J. Robert ByromCorrespondent IAugust 23, 2009

ARLINGTON, TX - AUGUST 21:  Quarterback Tony Romo #9 of the Dallas Cowboys leads his team in the second quarter against the Tennessee Titans during a preseason game at Cowboys Stadium on August 21, 2009 in Arlington, Texas. (Photo by Tom Pennington/Getty Images)

To tell you the truth, I really cannot answer this question, but it strikes me as extremely odd that an Oklahoma team would play the first game that counts for something in the new Cowboys Stadium—extremely odd.

Not just any Oklahoma team either: It's the Oklahoma Sooners, without any doubt the most hated college football team in all of Texas.  

Texas doesn't just pride itself on football—football is part of their identity. You hear it all the time: In Texas, football is a religion.

Dallas is the prototypical Texas city, where the Texas stereotypes are actually lived day in and day out. Millionaire oil tycoons and CEOs of corporate giants play golf with ranchers that usually wear 10-gallon hats. The city is burned into the American psyche thanks to the TV show that had the country asking each other, "Who shot JR?" for well over a decade after it ended.  
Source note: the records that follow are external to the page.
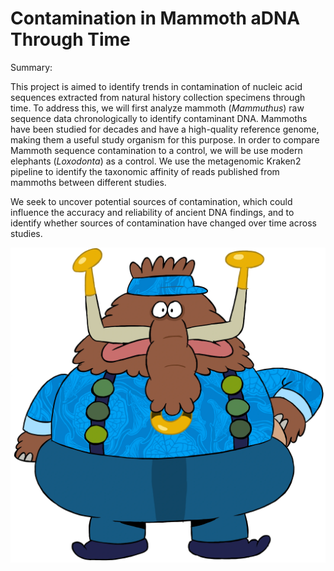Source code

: # **Contamination in Mammoth aDNA Through Time**

Summary: 

This project is aimed to identify trends in contamination of nucleic acid sequences extracted from natural history collection specimens through time. 
To address this, we will first analyze mammoth (_Mammuthus_) raw sequence data chronologically to identify contaminant DNA. 
Mammoths have been studied for decades and have a high-quality reference genome, making them a useful study organism for this purpose. 
In order to compare Mammoth sequence contamination to a control, we will be use modern elephants (_Loxodonta_) as a control.
We use the metagenomic Kraken2 pipeline to identify the taxonomic affinity of reads published from mammoths between different studies. 

We seek to uncover potential sources of contamination, which could influence the accuracy and reliability of ancient DNA findings, 
and to identify whether sources of contamination have changed over time across studies. 

![Gazpacho](Gazpacho_.webp)
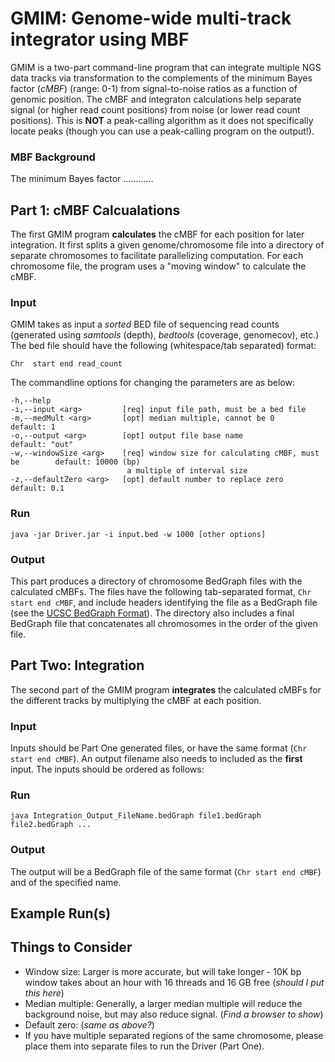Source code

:# GMIM: Genome-wide multi-track integrator using MBF
GMIM is a two-part command-line program that can integrate multiple NGS data tracks via transformation to the complements of the minimum Bayes factor (*cMBF*) (range: 0-1) from signal-to-noise ratios as a function of genomic position. 
The cMBF and integraton calculations help separate signal (or higher read count positions) from noise (or lower read count positions). 
This is **NOT** a peak-calling algorithm as it does not specifically locate peaks (though you can use a peak-calling program on the output!). 

### MBF Background
The minimum Bayes factor ............

## Part 1: cMBF Calcualations
The first GMIM program **calculates** the cMBF for each position for later integration. It first splits a given genome/chromosome file into a directory of separate chromosomes to facilitate parallelizing computation. For each chromosome file, the program uses a "moving window" to calculate the cMBF. 

### Input
GMIM takes as input a *sorted* BED file of sequencing read counts (generated using *samtools* (depth), *bedtools* (coverage, genomecov), etc.)
The bed file should have the following (whitespace/tab separated) format:

`Chr  start end read_count`

The commandline options for changing the parameters are as below:
```
-h,--help
-i,--input <arg>         [req] input file path, must be a bed file
-m,--medMult <arg>       [opt] median multiple, cannot be 0                     default: 1
-o,--output <arg>        [opt] output file base name                            default: "out"
-w,--windowSize <arg>    [req] window size for calculating cMBF, must be        default: 10000 (bp)
                          a multiple of interval size
-z,--defaultZero <arg>   [opt] default number to replace zero                   default: 0.1
```

### Run
`java -jar Driver.jar -i input.bed -w 1000 [other options]`

### Output
This part produces a directory of chromosome BedGraph files with the calculated cMBFs. 
The files have the following tab-separated format, `Chr start end cMBF`, and include headers identifying the file as a BedGraph file (see the [UCSC BedGraph Format](https://genome.ucsc.edu/goldenpath/help/bedgraph.html)).
The directory also includes a final BedGraph file that concatenates all chromosomes in the order of the given file. 



## Part Two: Integration
The second part of the GMIM program **integrates** the calculated cMBFs for the different tracks by multiplying the cMBF at each position. 

### Input
Inputs should be Part One generated files, or have the same format (`Chr start end cMBF`). 
An output filename also needs to included as the **first** input. 
The inputs should be ordered as follows:

### Run
`java Integration_Output_FileName.bedGraph file1.bedGraph file2.bedGraph ...`

### Output
The output will be a BedGraph file of the same format (`Chr start end cMBF`) and of the specified name. 



## Example Run(s)

## Things to Consider
- Window size: Larger is more accurate, but will take longer - 10K bp window takes about an hour with 16 threads and 16 GB free (*should I put this here*)
- Median multiple: Generally, a larger median multiple will reduce the background noise, but may also reduce signal. (*Find a browser to show*)
- Default zero: (*same as above?*)
- If you have multiple separated regions of the same chromosome, please place them into separate files to run the Driver (Part One).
We all understand why the game is in Dallas: money. Jerry Jones will certainly make money off the deal, and no doubt OU and BYU will both have a much bigger take than they would playing as a visiting team to one another's campuses. So financially, the game makes sense, of course.

But why Oklahoma, the biggest rival of the state as far as college football goes? Especially after what happened last season, where the Sooners were picked over both Texas and Tech in a three-way Big 12 South Division tie that eventually sent the Sooners to the National Championship game.
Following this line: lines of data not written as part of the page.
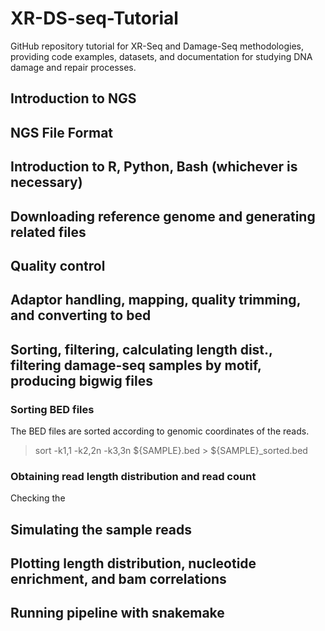 # XR-DS-seq-Tutorial
 GitHub repository tutorial for XR-Seq and Damage-Seq methodologies, providing code examples, datasets, and documentation for studying DNA damage and repair processes.

## Introduction to NGS

## NGS File Format

## Introduction to R, Python, Bash (whichever is necessary)

## Downloading reference genome and generating related files 

## Quality control

## Adaptor handling, mapping, quality trimming, and converting to bed

## Sorting, filtering, calculating length dist., filtering damage-seq samples by motif, producing bigwig files
### Sorting BED files
The BED files are sorted according to genomic coordinates of the reads.

> sort -k1,1 -k2,2n -k3,3n ${SAMPLE}.bed > ${SAMPLE}_sorted.bed

### Obtaining read length distribution and read count
Checking the 


## Simulating the sample reads

## Plotting length distribution, nucleotide enrichment, and bam correlations

## Running pipeline with snakemake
Could Jerry not have gotten a Texas school to open the stadium? There are eight bowl subdivision schools in Texas that I can think of right off the top of my head.

Of course, Texas is the only draw as big as OU, but my guess is that a game with Tech or A&M to start the season would sell out as well, or at least come close.

Dallas does have a lot of OU fans and has been called South or Baja Oklahoma by some of the other major cities in Texas. OU recruits the Dallas area as well if not better than anyone, including the Longhorns, but this is the Dallas Cowboys' new stadium, and if you're a fan of Texas football, that is a better reason not to allow them to open the stadium.  

If the Cowboys have a few horrible seasons to start out in the new stadium, will we be talking about the Sooner Curse?

Like I said, I do not know, but having the Oklahoma Sooners open up the 1.2-billion-dollar mecca of Texas football sure seems odd to me.